**TEXT SECTION:**
Just like the IIR and FIR digital filters mentioned above have in electronic theory a "characteristic impulse" which uniquely defines their behavior in the case of a linear signal processing path, it is possible  to record the characteristics of other "filters" in the form of an impulse, which can be fun for using with convolution software to approximate the convolution of the recorded impulse as a filter on some signal put through it. Suppose we'd be able to determine the impulse behaviour of a guitar loudspeaker cabinet, we could virtually send a signal through it by using the impulse and convolution software and get that sound without ever putting signal through the actual cabinet.

Mind you, the impulse theory ONLY and EXCLUSIVELY holds for linear systems, so if the speaker also distorts (which it without any doubt does) which is a form of non-linear behavior, the impulse you've recorded isn't in line with the theory anymore, and does "stuff" without good theoretical foundation, and certainly isn't anymore a good way to model the loudspeaker.

Analog equalizers to more or lesser extend are linear enough to take notice of and could be impulse sampled to imitate them. Some simple forms of reverberation  as well, which is fun, but very soon those impulse reverbs (unless used for a well defined small purpose) are going to sound dull and all the same because another condition for linear impulse theory to work is a constant system with no changing variables, which the air in a reverberating space is not.

[Items listed in a dataset]
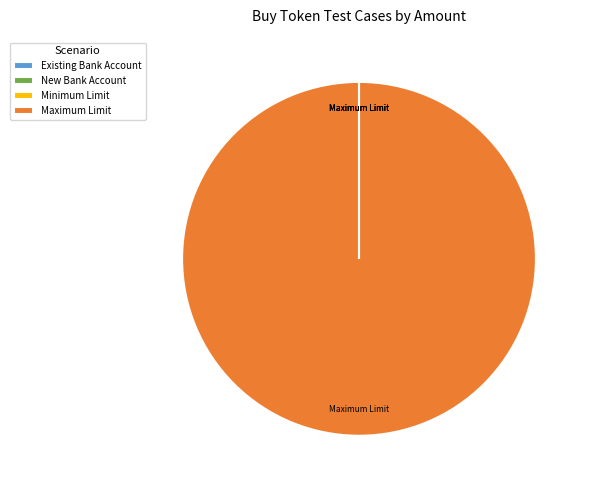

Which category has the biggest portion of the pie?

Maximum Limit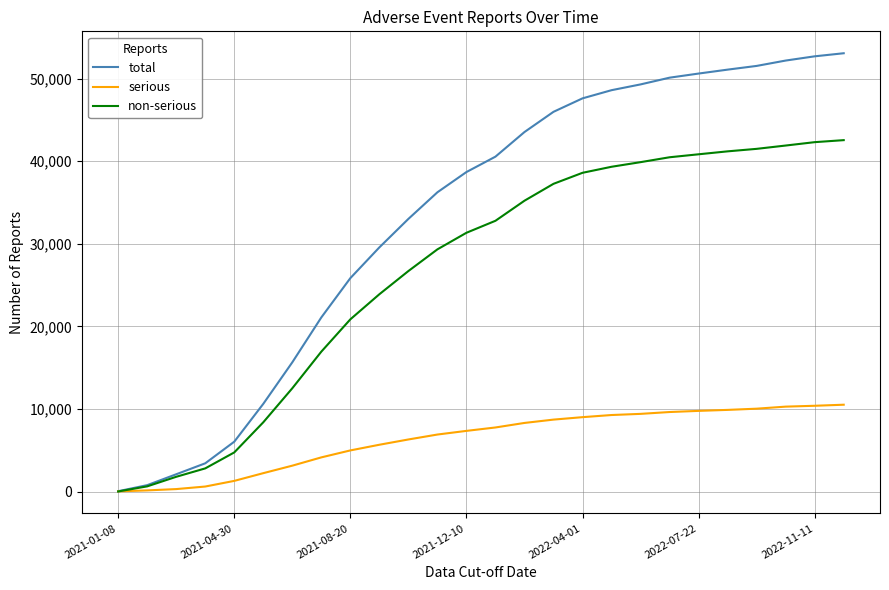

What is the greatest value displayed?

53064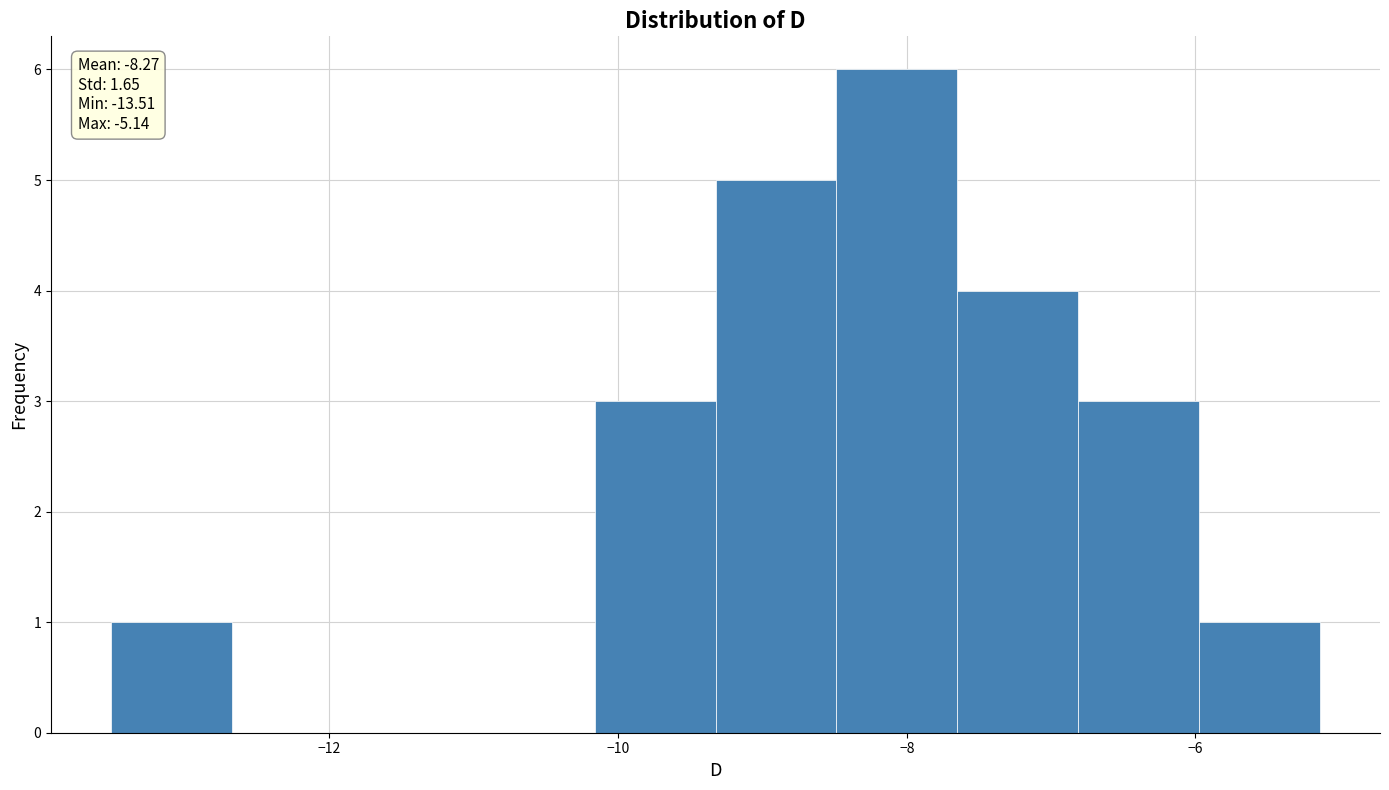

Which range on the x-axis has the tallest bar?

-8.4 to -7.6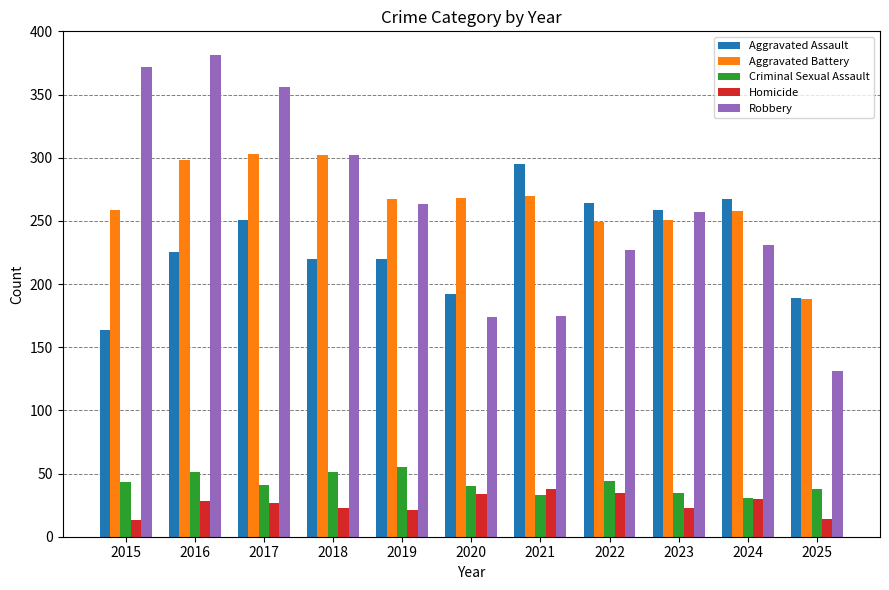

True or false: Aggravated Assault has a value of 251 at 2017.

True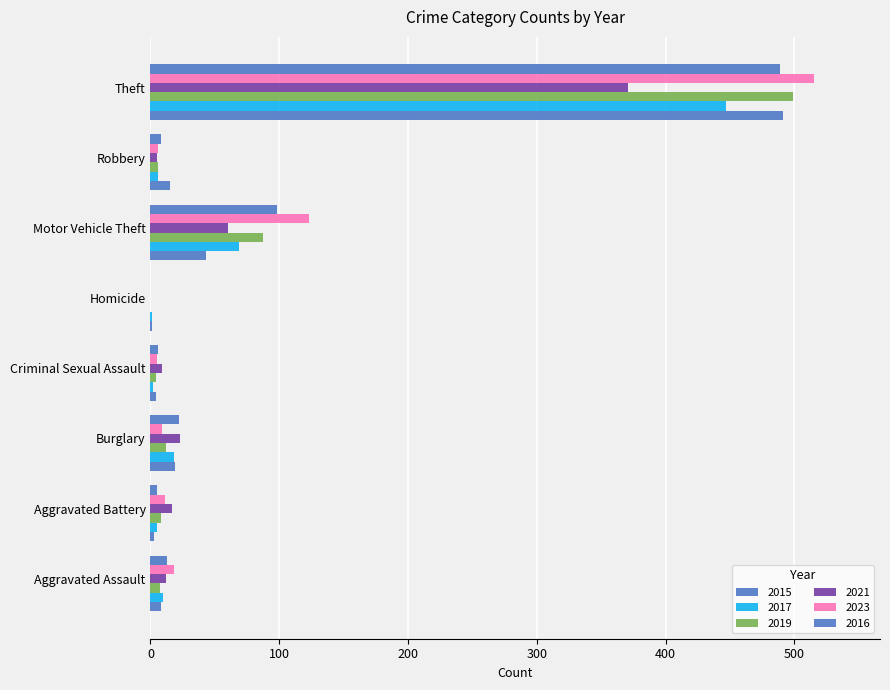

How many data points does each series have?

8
* * *
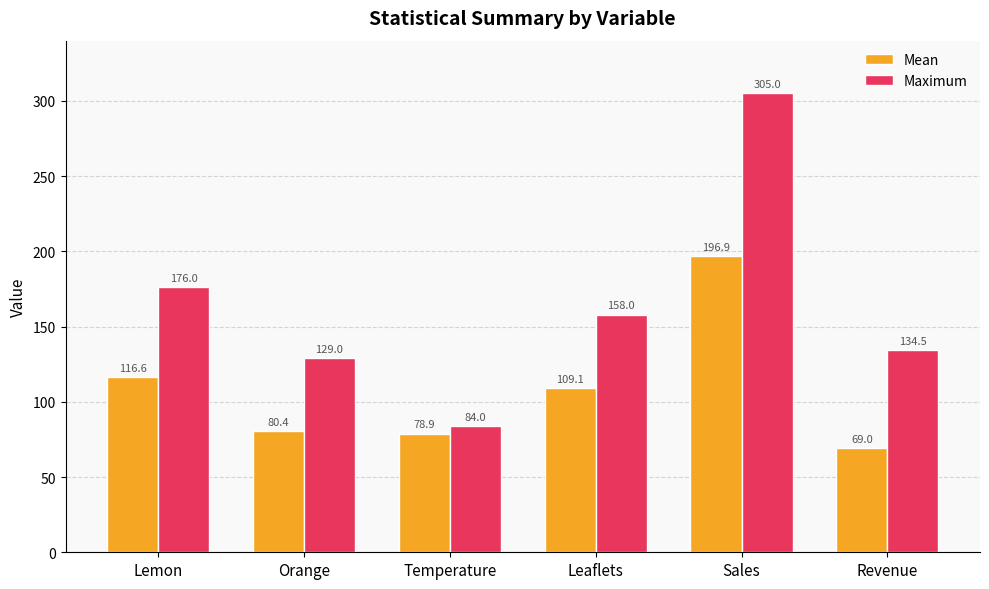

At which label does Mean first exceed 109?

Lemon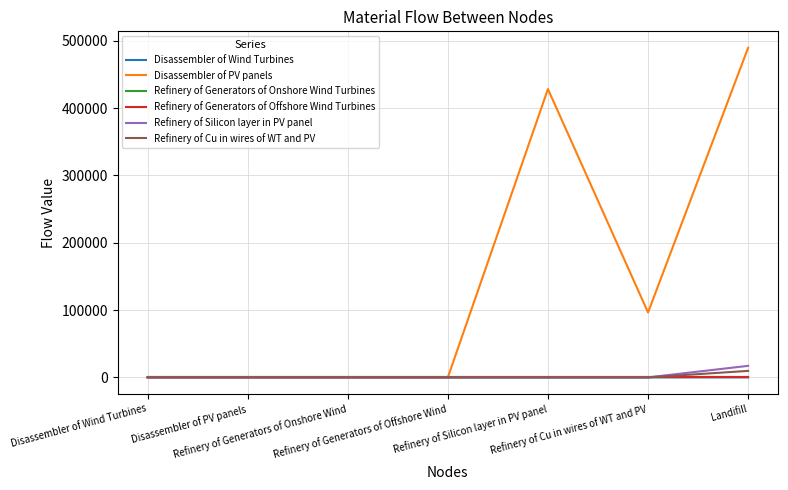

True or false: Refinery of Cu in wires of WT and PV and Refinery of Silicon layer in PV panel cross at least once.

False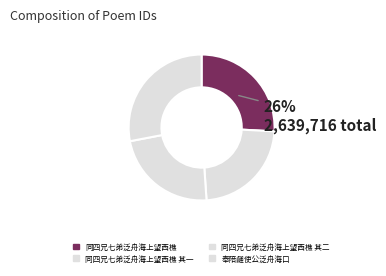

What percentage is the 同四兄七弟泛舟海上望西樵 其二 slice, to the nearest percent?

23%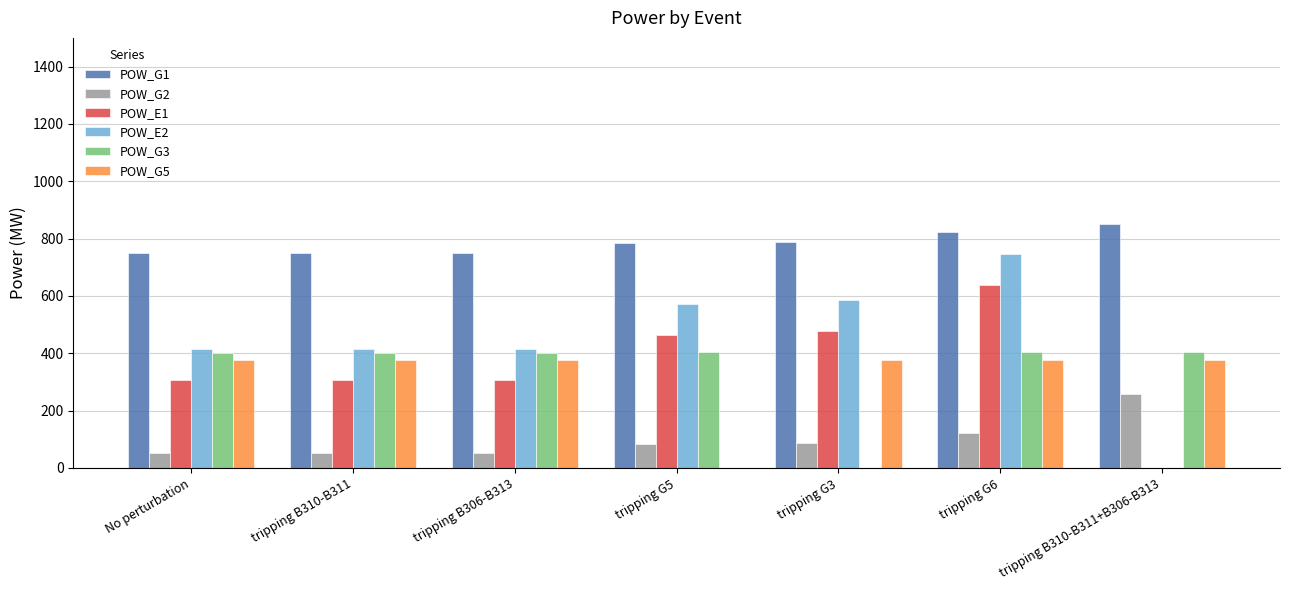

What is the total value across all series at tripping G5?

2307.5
--
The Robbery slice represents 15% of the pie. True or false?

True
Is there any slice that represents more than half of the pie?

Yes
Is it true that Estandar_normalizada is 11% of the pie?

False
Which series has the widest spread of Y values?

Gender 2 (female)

**BRIEF 1:** Transcribe the stretch of the impulse response text from "Mind you, the" through "model the loudspeaker.".
**BRIEF 2:** List every word or phrase that the impulse response text places inside quotation marks.

**TASK RESPONSE 1:**
Mind you, the impulse theory ONLY and EXCLUSIVELY holds for linear systems, so if the speaker also distorts (which it without any doubt does) which is a form of non-linear behavior, the impulse you've recorded isn't in line with the theory anymore, and does "stuff" without good theoretical foundation, and certainly isn't anymore a good way to model the loudspeaker.

**TASK RESPONSE 2:**
characteristic impulse
filters
stuff